The input =>
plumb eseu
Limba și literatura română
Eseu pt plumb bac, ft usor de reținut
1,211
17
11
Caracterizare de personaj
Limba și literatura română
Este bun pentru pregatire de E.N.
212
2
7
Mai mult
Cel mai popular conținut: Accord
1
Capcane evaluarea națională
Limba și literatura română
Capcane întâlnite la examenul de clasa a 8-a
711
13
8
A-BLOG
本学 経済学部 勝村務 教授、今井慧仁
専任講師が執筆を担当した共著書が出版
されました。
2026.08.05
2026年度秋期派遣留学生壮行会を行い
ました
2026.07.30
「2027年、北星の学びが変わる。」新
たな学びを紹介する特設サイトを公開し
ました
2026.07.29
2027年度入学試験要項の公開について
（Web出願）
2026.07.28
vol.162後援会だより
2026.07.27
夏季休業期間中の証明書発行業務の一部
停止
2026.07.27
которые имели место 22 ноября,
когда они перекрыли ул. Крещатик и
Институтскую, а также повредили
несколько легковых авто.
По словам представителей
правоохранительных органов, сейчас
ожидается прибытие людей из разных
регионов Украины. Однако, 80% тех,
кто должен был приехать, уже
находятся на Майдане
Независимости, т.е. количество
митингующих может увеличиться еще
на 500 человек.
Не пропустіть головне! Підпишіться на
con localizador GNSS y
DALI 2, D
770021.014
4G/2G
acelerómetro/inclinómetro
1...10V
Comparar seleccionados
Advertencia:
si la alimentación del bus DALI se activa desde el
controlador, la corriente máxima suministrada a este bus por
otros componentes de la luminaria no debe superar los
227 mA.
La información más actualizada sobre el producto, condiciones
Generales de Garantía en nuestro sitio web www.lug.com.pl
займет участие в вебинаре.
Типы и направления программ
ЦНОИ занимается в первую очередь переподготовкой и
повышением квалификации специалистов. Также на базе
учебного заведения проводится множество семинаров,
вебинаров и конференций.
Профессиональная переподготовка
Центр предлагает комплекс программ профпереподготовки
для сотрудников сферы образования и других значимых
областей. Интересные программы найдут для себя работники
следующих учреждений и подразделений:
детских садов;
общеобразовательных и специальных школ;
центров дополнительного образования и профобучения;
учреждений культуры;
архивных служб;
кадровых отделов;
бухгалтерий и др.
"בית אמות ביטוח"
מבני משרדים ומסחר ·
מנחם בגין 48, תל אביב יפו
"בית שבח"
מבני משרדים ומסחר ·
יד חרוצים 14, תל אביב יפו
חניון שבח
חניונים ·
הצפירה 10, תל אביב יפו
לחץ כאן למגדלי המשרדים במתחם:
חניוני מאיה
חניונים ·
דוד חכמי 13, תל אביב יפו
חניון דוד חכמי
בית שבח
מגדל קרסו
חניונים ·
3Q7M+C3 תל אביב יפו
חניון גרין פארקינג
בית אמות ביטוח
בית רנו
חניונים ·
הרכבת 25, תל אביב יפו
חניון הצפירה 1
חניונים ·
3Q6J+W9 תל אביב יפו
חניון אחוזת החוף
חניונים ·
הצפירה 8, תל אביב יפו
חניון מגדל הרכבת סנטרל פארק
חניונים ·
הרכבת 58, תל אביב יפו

Aim of the task =>
Set out every line from the material that contains the string "חכמי".

Answer space =>
דוד חכמי 13, תל אביב יפו
חניון דוד חכמי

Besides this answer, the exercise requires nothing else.